Exercise objective: The records follow. Retype them without a single change.

_ _ _ _ _ _ _

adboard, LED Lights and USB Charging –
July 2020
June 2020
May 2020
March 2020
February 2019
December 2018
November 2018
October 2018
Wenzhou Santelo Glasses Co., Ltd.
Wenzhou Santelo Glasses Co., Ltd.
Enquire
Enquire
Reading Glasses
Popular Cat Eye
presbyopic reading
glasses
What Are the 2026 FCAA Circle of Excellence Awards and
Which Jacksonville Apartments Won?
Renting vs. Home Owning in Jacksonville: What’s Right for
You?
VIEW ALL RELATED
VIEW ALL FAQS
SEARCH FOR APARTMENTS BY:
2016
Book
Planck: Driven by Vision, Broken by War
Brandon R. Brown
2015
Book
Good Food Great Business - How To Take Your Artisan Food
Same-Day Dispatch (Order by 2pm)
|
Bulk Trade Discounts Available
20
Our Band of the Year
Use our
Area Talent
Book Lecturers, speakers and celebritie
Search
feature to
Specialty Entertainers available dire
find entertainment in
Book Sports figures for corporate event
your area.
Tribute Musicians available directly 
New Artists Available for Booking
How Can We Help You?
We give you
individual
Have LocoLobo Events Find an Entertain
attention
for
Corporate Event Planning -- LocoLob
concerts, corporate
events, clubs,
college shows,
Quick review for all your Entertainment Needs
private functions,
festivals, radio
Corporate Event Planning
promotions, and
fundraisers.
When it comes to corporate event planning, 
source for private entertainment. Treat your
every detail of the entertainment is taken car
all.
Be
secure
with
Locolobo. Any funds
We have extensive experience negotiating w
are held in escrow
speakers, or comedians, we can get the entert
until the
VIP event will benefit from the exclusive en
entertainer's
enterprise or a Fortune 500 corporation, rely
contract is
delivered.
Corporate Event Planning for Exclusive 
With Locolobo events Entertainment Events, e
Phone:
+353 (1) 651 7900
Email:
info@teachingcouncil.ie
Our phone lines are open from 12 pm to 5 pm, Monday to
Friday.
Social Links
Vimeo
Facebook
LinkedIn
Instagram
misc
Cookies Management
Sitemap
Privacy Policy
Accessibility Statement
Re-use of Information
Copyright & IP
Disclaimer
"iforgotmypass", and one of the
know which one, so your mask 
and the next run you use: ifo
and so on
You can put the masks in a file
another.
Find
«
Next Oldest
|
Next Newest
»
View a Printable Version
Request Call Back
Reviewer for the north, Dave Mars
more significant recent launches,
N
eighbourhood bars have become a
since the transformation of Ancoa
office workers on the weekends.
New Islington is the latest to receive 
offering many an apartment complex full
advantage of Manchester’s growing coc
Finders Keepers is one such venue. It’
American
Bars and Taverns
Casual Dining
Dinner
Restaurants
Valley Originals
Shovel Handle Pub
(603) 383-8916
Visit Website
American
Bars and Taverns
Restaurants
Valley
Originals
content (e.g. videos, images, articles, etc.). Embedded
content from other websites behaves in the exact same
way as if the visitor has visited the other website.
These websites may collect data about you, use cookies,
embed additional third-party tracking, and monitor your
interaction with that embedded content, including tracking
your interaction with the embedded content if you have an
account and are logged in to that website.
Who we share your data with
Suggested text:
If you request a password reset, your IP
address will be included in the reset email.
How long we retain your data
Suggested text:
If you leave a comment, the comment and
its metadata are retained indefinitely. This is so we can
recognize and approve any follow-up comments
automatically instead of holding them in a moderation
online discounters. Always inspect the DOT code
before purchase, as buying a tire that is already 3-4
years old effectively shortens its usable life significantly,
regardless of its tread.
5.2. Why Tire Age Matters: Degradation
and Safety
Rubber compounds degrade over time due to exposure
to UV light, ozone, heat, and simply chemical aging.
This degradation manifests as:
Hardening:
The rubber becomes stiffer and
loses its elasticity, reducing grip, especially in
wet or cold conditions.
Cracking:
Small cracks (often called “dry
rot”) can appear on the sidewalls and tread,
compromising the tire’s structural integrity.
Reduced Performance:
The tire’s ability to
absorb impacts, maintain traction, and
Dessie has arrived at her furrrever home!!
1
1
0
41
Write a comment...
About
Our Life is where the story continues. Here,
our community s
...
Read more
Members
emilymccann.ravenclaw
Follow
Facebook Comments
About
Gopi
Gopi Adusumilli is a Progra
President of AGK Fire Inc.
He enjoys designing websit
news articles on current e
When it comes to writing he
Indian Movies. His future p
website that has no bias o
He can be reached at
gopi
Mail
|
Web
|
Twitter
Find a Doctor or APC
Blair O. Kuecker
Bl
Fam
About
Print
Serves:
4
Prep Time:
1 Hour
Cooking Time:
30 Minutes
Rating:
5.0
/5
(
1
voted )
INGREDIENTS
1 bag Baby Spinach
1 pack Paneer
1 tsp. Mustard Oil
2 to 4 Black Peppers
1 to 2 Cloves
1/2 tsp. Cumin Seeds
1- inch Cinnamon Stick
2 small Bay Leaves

_ _ _ _ _ _ _

Output for this task:
adboard, LED Lights and USB Charging –
July 2020
June 2020
May 2020
March 2020
February 2019
December 2018
November 2018
October 2018
Wenzhou Santelo Glasses Co., Ltd.
Wenzhou Santelo Glasses Co., Ltd.
Enquire
Enquire
Reading Glasses
Popular Cat Eye
presbyopic reading
glasses
What Are the 2026 FCAA Circle of Excellence Awards and
Which Jacksonville Apartments Won?
Renting vs. Home Owning in Jacksonville: What’s Right for
You?
VIEW ALL RELATED
VIEW ALL FAQS
SEARCH FOR APARTMENTS BY:
2016
Book
Planck: Driven by Vision, Broken by War
Brandon R. Brown
2015
Book
Good Food Great Business - How To Take Your Artisan Food
Same-Day Dispatch (Order by 2pm)
|
Bulk Trade Discounts Available
20
Our Band of the Year
Use our
Area Talent
Book Lecturers, speakers and celebritie
Search
feature to
Specialty Entertainers available dire
find entertainment in
Book Sports figures for corporate event
your area.
Tribute Musicians available directly 
New Artists Available for Booking
How Can We Help You?
We give you
individual
Have LocoLobo Events Find an Entertain
attention
for
Corporate Event Planning -- LocoLob
concerts, corporate
events, clubs,
college shows,
Quick review for all your Entertainment Needs
private functions,
festivals, radio
Corporate Event Planning
promotions, and
fundraisers.
When it comes to corporate event planning, 
source for private entertainment. Treat your
every detail of the entertainment is taken car
all.
Be
secure
with
Locolobo. Any funds
We have extensive experience negotiating w
are held in escrow
speakers, or comedians, we can get the entert
until the
VIP event will benefit from the exclusive en
entertainer's
enterprise or a Fortune 500 corporation, rely
contract is
delivered.
Corporate Event Planning for Exclusive 
With Locolobo events Entertainment Events, e
Phone:
+353 (1) 651 7900
Email:
info@teachingcouncil.ie
Our phone lines are open from 12 pm to 5 pm, Monday to
Friday.
Social Links
Vimeo
Facebook
LinkedIn
Instagram
misc
Cookies Management
Sitemap
Privacy Policy
Accessibility Statement
Re-use of Information
Copyright & IP
Disclaimer
"iforgotmypass", and one of the
know which one, so your mask 
and the next run you use: ifo
and so on
You can put the masks in a file
another.
Find
«
Next Oldest
|
Next Newest
»
View a Printable Version
Request Call Back
Reviewer for the north, Dave Mars
more significant recent launches,
N
eighbourhood bars have become a
since the transformation of Ancoa
office workers on the weekends.
New Islington is the latest to receive 
offering many an apartment complex full
advantage of Manchester’s growing coc
Finders Keepers is one such venue. It’
American
Bars and Taverns
Casual Dining
Dinner
Restaurants
Valley Originals
Shovel Handle Pub
(603) 383-8916
Visit Website
American
Bars and Taverns
Restaurants
Valley
Originals
content (e.g. videos, images, articles, etc.). Embedded
content from other websites behaves in the exact same
way as if the visitor has visited the other website.
These websites may collect data about you, use cookies,
embed additional third-party tracking, and monitor your
interaction with that embedded content, including tracking
your interaction with the embedded content if you have an
account and are logged in to that website.
Who we share your data with
Suggested text:
If you request a password reset, your IP
address will be included in the reset email.
How long we retain your data
Suggested text:
If you leave a comment, the comment and
its metadata are retained indefinitely. This is so we can
recognize and approve any follow-up comments
automatically instead of holding them in a moderation
online discounters. Always inspect the DOT code
before purchase, as buying a tire that is already 3-4
years old effectively shortens its usable life significantly,
regardless of its tread.
5.2. Why Tire Age Matters: Degradation
and Safety
Rubber compounds degrade over time due to exposure
to UV light, ozone, heat, and simply chemical aging.
This degradation manifests as:
Hardening:
The rubber becomes stiffer and
loses its elasticity, reducing grip, especially in
wet or cold conditions.
Cracking:
Small cracks (often called “dry
rot”) can appear on the sidewalls and tread,
compromising the tire’s structural integrity.
Reduced Performance:
The tire’s ability to
absorb impacts, maintain traction, and
Dessie has arrived at her furrrever home!!
1
1
0
41
Write a comment...
About
Our Life is where the story continues. Here,
our community s
...
Read more
Members
emilymccann.ravenclaw
Follow
Facebook Comments
About
Gopi
Gopi Adusumilli is a Progra
President of AGK Fire Inc.
He enjoys designing websit
news articles on current e
When it comes to writing he
Indian Movies. His future p
website that has no bias o
He can be reached at
gopi
Mail
|
Web
|
Twitter
Find a Doctor or APC
Blair O. Kuecker
Bl
Fam
About
Print
Serves:
4
Prep Time:
1 Hour
Cooking Time:
30 Minutes
Rating:
5.0
/5
(
1
voted )
INGREDIENTS
1 bag Baby Spinach
1 pack Paneer
1 tsp. Mustard Oil
2 to 4 Black Peppers
1 to 2 Cloves
1/2 tsp. Cumin Seeds
1- inch Cinnamon Stick
2 small Bay Leaves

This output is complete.